1. Morgan Stanley Doubles Forecast for AI-Driven European Bank Job Losses

City AM / Resultsense · Finance & Banking

Morgan Stanley has doubled its forecast for AI-driven job cuts in European banking to as many as 400,000 roles — about 20% of the sector’s workforce. The warning follows Standard Chartered’s announcement of plans to cut up to 8,000 positions. Major bank chiefs including JP Morgan’s Jamie Dimon and HSBC’s Georges Elhedery remain divided on the true pace and scale of AI’s impact on employment.

2. UK Legal Services Board Warns AI Tools Leave Consumers Without Basic Protections

Legal Services Board / Today’s Wills and Probate · Law & Legal

The UK’s Legal Services Board has published two new reports finding that around 32% of adults in England and Wales with a legal problem receive no professional help, and while AI tools could bridge that gap, the consumer safeguards people expect — such as accuracy guarantees, human oversight, and access to redress — are largely absent. The LSB has also joined the UK government’s AI Growth Lab to let lawtech companies test AI products under regulatory supervision before going to market, as part of its newly published AI plan for 2026/27.

3. UK Invests £28m in AI to Speed Up NHS Cancer Diagnoses

GOV.UK · Healthcare & Pharmaceutical

The UK government has announced nearly £30 million in AI funding for the NHS, with over 4 million patients already benefiting from faster lung cancer diagnoses. The investment will roll out proven AI diagnostic tools to every NHS trust in England by 2029, while also piloting six new AI technologies across 13 NHS sites for conditions including heart failure and stroke. The move marks a significant step in the government’s drive to modernise the NHS using artificial intelligence.

4. Google Expands AI Mode With New Advertising Placements for Brands

Boot Camp Digital · Media & Marketing

Google is introducing new advertising placements within its AI-generated search experiences, allowing brands to appear alongside AI-generated answers. The move opens up fresh commercial opportunities as AI Mode continues to reshape how consumers discover and interact with content. Advertisers using Performance Max and AI Max for Search campaigns will automatically qualify for the new placements, with early data showing ads appearing in roughly 25% of AI Mode results.

5. Senate Embeds AI Restrictions Into $1.1 Trillion Pentagon Policy Bill

Crypto Briefing · Defense & Security

The US Senate has added sweeping AI guardrails directly into the fiscal year 2027 National Defense Authorization Act, a bill worth roughly $1.1 trillion. The new language would ban the military from using AI in nuclear weapon decision-making, restrict AI-driven surveillance of American citizens, and crack down on defense personnel trading on prediction markets using classified intelligence.
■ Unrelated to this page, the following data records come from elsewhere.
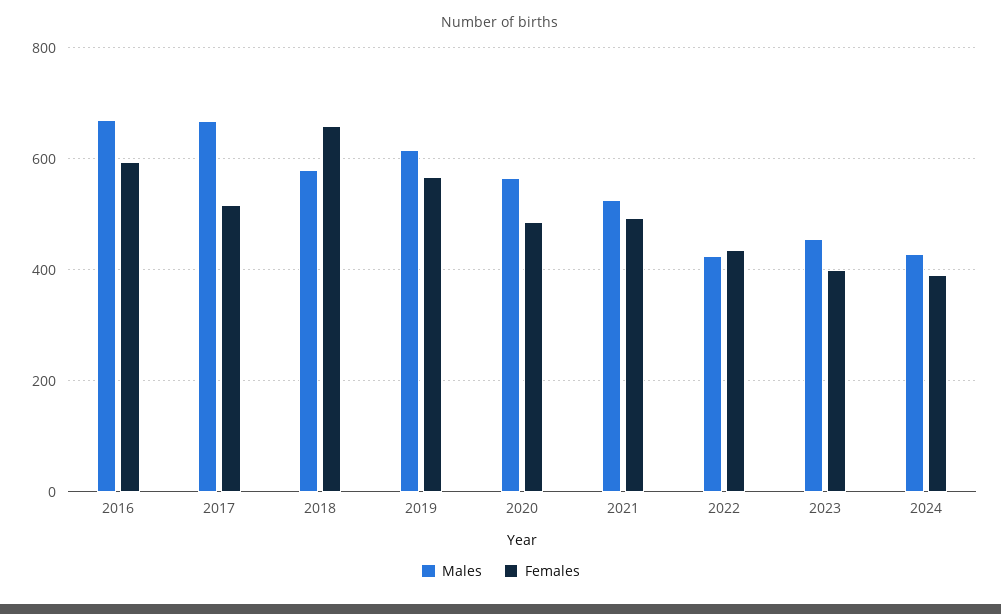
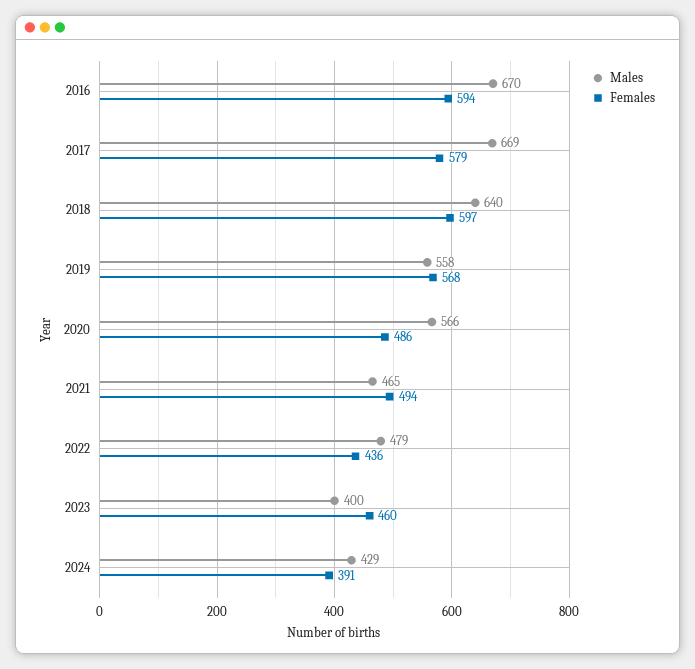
  {
    "Males": {
      "2016": 670,
      "2017": 669,
-     "2018": 580,
+     "2018": 640,
-     "2019": 620,
+     "2019": 558,
      "2020": 566,
-     "2021": 520,
+     "2021": 465,
-     "2022": 420,
+     "2022": 479,
-     "2023": 460,
+     "2023": 400,
      "2024": 429
    },
    "Females": {
      "2016": 594,
-     "2017": 520,
+     "2017": 579,
-     "2018": 660,
+     "2018": 597,
      "2019": 568,
      "2020": 486,
      "2021": 494,
      "2022": 436,
-     "2023": 400,
+     "2023": 460,
      "2024": 391
    }
  }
The AI provisions stem from legislation introduced by Senator Kirsten Gillibrand and represent a continued multi-year congressional effort to place limits on the Pentagon’s use of AI.

6. OpenAI Spent $34 Billion in 2025 Despite Only $13 Billion Revenue

Financial Times · Technology & AI

Audited financial documents, first reported by journalist Ed Zitron and verified by the Financial Times, reveal OpenAI spent $34 billion in 2025 — including $19 billion on research and development and nearly $6 billion on sales and marketing — while generating just $13 billion in revenue. The net loss attributable to the company reached approximately $38.5 billion, nearly eight times the $5 billion lost in 2024, though most of the increase stems from a non-cash accounting charge linked to its former corporate structure. The figures come as OpenAI prepares for a potential IPO that could value the company at over $1 trillion.
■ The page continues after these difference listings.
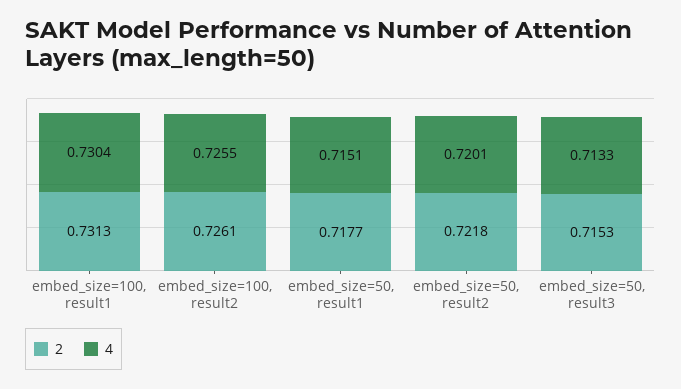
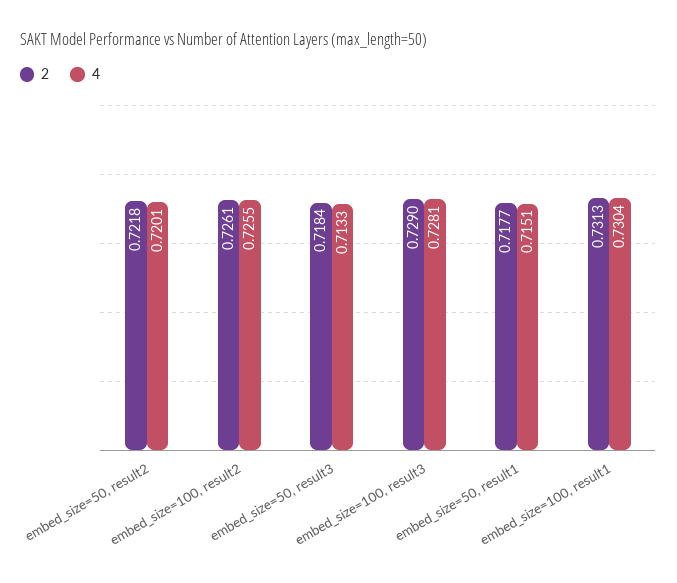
  {
    "2": {
      "embed_size=100, result1": 0.7313,
      "embed_size=100, result2": 0.7261,
      "embed_size=50, result1": 0.7177,
      "embed_size=50, result2": 0.7218,
-     "embed_size=50, result3": 0.7153
+     "embed_size=50, result3": 0.7184,
+     "embed_size=100, result3": 0.729
    },
    "4": {
      "embed_size=100, result1": 0.7304,
      "embed_size=100, result2": 0.7255,
      "embed_size=50, result1": 0.7151,
      "embed_size=50, result2": 0.7201,
-     "embed_size=50, result3": 0.7133
+     "embed_size=50, result3": 0.7133,
+     "embed_size=100, result3": 0.7281
    }
  }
7. Boston Schools First US District to Make AI Literacy a Graduation Requirement

Pursuit · Education

Mayor Michelle Wu announced that Boston Public Schools will become the first major US city school district to require AI fluency as a condition of graduation, launching a mandatory AI literacy programme across all BPS high schools. The move comes as New York City parents simultaneously demand a pause on AI deployments pending a governance playbook, highlighting the widening divide in how US districts are approaching AI in classrooms.

8. AI Tools Speed Up Housing Approvals as Cities Adopt Smart Permitting

Smart Cities Dive · Construction & Infrastructure

Cities across the US are deploying AI systems that can read developers’ plans, check them against zoning codes, and automatically flag issues — cutting through the approval bottlenecks that have long delayed housing projects. Experts say AI tools that analyse predevelopment and construction data can also feed into budgeting, design, and procurement, helping both public agencies and private developers reduce cost and scheduling risk.